HOULTON — Michael E. Sonntag was the featured speaker at the Oct. 21 meeting of the Houlton Rotary Club. Sonntag spoke about the upcoming referendum questions on the November ballot.
Referendum elections are held to provide Maine’s citizens an opportunity to vote on bond issues, people’s vetoes, direct initiatives of legislation or other questions proposed by the Legislature and Constitutional Amendments.
Contributed photo/Michael Clark
ROTARY GUEST — The Houlton Rotary Club welcomed Michael E. Sonntag, middle, of the University of Maine at Presque Isle. With Sonntag are Rotary president Lori Weston and Rotarian Fred Grant.
Referendum elections are an important part of the heritage of public participation in Maine, he said.

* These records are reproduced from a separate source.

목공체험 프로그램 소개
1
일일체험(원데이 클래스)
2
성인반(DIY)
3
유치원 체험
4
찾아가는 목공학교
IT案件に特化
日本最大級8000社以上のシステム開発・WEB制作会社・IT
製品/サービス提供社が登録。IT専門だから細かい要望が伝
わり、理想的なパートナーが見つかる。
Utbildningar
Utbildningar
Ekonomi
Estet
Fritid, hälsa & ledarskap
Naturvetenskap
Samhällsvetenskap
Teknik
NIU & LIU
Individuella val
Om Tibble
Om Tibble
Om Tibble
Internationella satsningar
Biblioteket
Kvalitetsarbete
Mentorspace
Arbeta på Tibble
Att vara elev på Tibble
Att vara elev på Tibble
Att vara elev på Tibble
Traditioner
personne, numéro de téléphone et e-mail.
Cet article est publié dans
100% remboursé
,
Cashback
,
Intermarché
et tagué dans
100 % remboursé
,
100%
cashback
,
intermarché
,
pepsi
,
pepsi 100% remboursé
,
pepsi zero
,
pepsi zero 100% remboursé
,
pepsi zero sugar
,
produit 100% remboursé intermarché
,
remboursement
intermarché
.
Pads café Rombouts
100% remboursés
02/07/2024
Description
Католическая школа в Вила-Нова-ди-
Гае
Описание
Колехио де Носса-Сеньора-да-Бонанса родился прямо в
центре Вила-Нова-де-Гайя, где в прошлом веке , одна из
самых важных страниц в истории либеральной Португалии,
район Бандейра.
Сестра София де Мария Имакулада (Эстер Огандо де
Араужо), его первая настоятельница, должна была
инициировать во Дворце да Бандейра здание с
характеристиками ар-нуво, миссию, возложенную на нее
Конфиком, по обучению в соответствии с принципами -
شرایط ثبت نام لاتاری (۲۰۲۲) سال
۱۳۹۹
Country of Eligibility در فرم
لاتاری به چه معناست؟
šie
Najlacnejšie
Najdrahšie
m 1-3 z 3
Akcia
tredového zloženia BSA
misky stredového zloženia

Sonntag grew up in a small farming and ranching community on the Gulf Coast Plains of Texas, west of Houston. He was a first-generation college student and received his degree in psychology from Baylor University in 1989.

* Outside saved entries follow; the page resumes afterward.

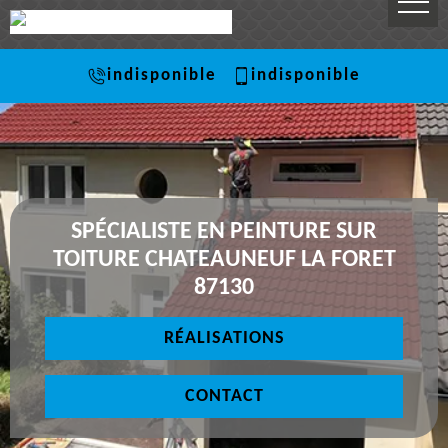
indisponible
indisponible
SPÉCIALISTE EN PEINTURE SUR
TOITURE CHATEAUNEUF LA FORET
87130
RÉALISATIONS
CONTACT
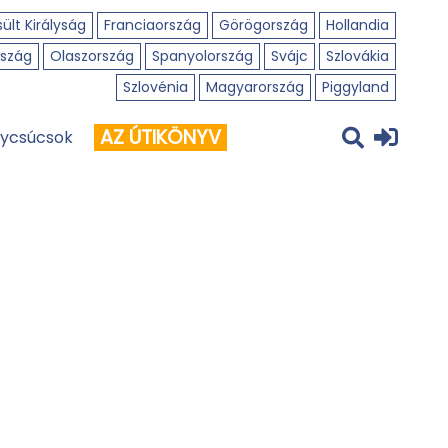
ült Királyság
Franciaország
Görögország
Hollandia
szág
Olaszország
Spanyolország
Svájc
Szlovákia
Szlovénia
Magyarország
Piggyland
AZ ÚTIKÖNYV
ycsúcsok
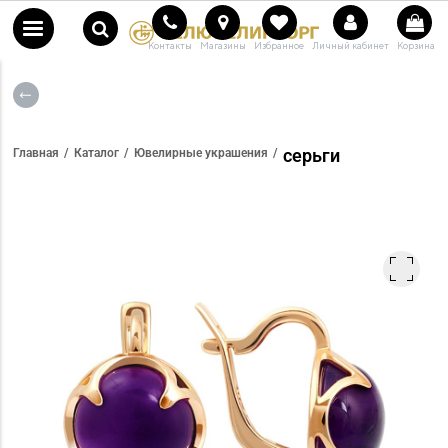
Контакты
Магазины
Избранное
Личный кабинет
Корзина
серьги
Главная
Каталог
Ювелирные украшения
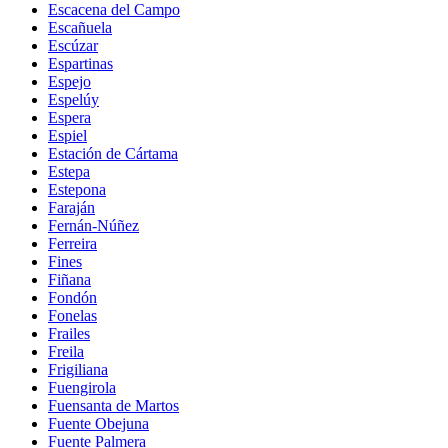
Escacena del Campo
Escañuela
Escúzar
Espartinas
Espejo
Espelúy
Espera
Espiel
Estación de Cártama
Estepa
Estepona
Faraján
Fernán-Núñez
Ferreira
Fines
Fiñana
Fondón
Fonelas
Frailes
Freila
Frigiliana
Fuengirola
Fuensanta de Martos
Fuente Obejuna
Fuente Palmera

He met his wife, Jennifer, while attending Baylor, and after they were married they moved to Fayetteville, Ark. where he attended graduate school. At the University of Arkansas, he obtained an masters in clinical psychology and a Ph.D. in experimental psychology in 1997.

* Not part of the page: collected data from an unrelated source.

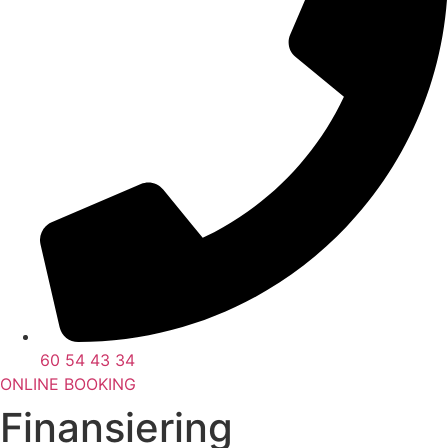
60 54 43 34
ONLINE BOOKING
Finansiering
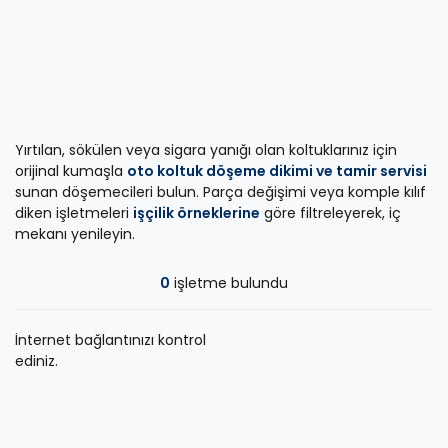
Yırtılan, sökülen veya sigara yanığı olan koltuklarınız için
orijinal kumaşla
oto koltuk döşeme dikimi ve tamir servisi
sunan döşemecileri bulun. Parça değişimi veya komple kılıf
diken işletmeleri
işçilik örneklerine
göre filtreleyerek, iç
mekanı yenileyin.
0
işletme bulundu
İnternet bağlantınızı kontrol
ediniz.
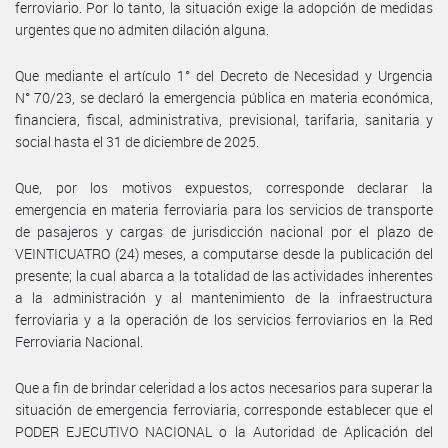
ferroviario. Por lo tanto, la situación exige la adopción de medidas
urgentes que no admiten dilación alguna.
Que mediante el artículo 1° del Decreto de Necesidad y Urgencia
N° 70/23, se declaró la emergencia pública en materia económica,
financiera, fiscal, administrativa, previsional, tarifaria, sanitaria y
social hasta el 31 de diciembre de 2025.
Que, por los motivos expuestos, corresponde declarar la
emergencia en materia ferroviaria para los servicios de transporte
de pasajeros y cargas de jurisdicción nacional por el plazo de
VEINTICUATRO (24) meses, a computarse desde la publicación del
presente; la cual abarca a la totalidad de las actividades inherentes
a la administración y al mantenimiento de la infraestructura
ferroviaria y a la operación de los servicios ferroviarios en la Red
Ferroviaria Nacional.
Que a fin de brindar celeridad a los actos necesarios para superar la
situación de emergencia ferroviaria, corresponde establecer que el
PODER EJECUTIVO NACIONAL o la Autoridad de Aplicación del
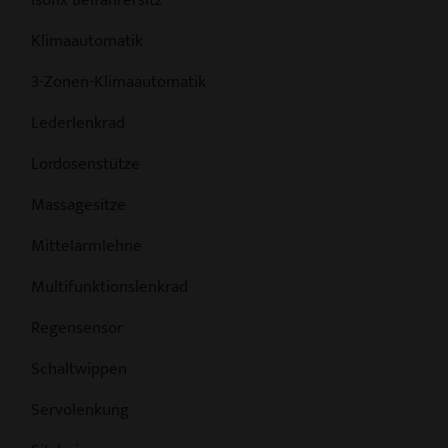
Isofix Beifahrersitz
Klimaautomatik
3-Zonen-Klimaautomatik
Lederlenkrad
Lordosenstütze
Massagesitze
Mittelarmlehne
Multifunktionslenkrad
Regensensor
Schaltwippen
Servolenkung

He currently serves as provost/vice president for academic affairs at the University of Maine at Presque Isle. He also had the pleasure to serve as president of the South Carolina Psychological Association from 2005-2006. His research has examined young children’s understanding of life and death concepts, the cognitive underpinnings of metaphor and irony comprehension in young children, the development of paranormal beliefs, terror management theory, and the scholarship of assessment and teaching.
His wife is a certified public accountant and is currently chief financial officer of Maine Potato Growers (MPG) in Presque Isle. They have two children, a son, Greyson, and a daughter, Sarah.